[Bug] lmdeploy pytorch backend slora cannot use TP=2

InternLM / lmdeploy

LMDeploy is a toolkit for compressing, deploying, and serving LLMs.

https://lmdeploy.readthedocs.io/en/latest/

Apache License 2.0

4.23k stars 381 forks source link

[Bug] lmdeploy pytorch backend slora cannot use TP=2 #1512

Closed jjjjohnson closed 4 months ago

jjjjohnson commented 4 months ago

Checklist

[ ] 1. I have searched related issues but cannot get the expected help.
[ ] 2. The bug has not been fixed in the latest version.

Describe the bug

Looks like in Pytorch backend Slora and TP cannot be turned on at the same time...

Reproduction

lmdeploy serve api_server \
    /path/to/qwen14bchat \
    --model-name qwen-14b \
    --server-port 23333 \
    --backend pytorch \
    --cache-max-entry-count 0.95 \
    --max-batch-size 256 --tp 2 \
    --adapters adap1=path2adap1

Environment

lmdeploy 0.3.0

Error traceback

No response

grimoire commented 4 months ago

We have not support s-lora TP on ALL model since that different model have different qkv linear projection.
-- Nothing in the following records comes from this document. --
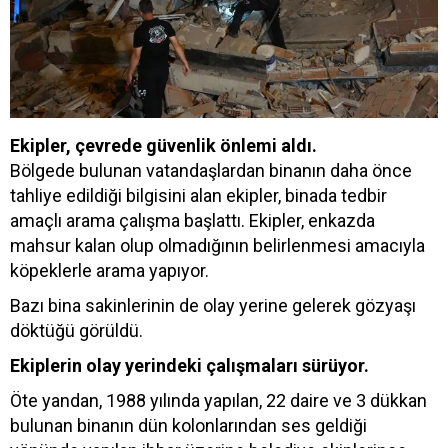
Ekipler, çevrede güvenlik önlemi aldı.
Bölgede bulunan vatandaşlardan binanın daha önce
tahliye edildiği bilgisini alan ekipler, binada tedbir
amaçlı arama çalışma başlattı. Ekipler, enkazda
mahsur kalan olup olmadığının belirlenmesi amacıyla
köpeklerle arama yapıyor.
Bazı bina sakinlerinin de olay yerine gelerek gözyaşı
döktüğü görüldü.
Ekiplerin olay yerindeki çalışmaları sürüyor.
Öte yandan, 1988 yılında yapılan, 22 daire ve 3 dükkan
bulunan binanın dün kolonlarından ses geldiği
If you can provide the adapter, we might be able to add the support you need.

jjjjohnson commented 4 months ago

Hi @grimoire Can you show which model type currently support s-lora TP? I will try to solve the issue and PR.

jjjjohnson commented 4 months ago

Qwen14b chat:

Qwen14b chat with lora:

And qwen.py mod.register_parameter(name, dist_param) is not able to deal with nested c_attn

grimoire commented 4 months ago

All models with seprated q,k,v proj support tp. chatglm2 has similar pattern like qwen

https://github.com/InternLM/lmdeploy/blob/89fc8504d537f8b02cb368dcd808438f55f13b55/lmdeploy/pytorch/models/chatglm2.py#L124-L137

jjjjohnson commented 4 months ago

Thanks @grimoire Qwen has a combined q,k,v proj called c_attn, Looks like Baichuan is also very similar to Qwen.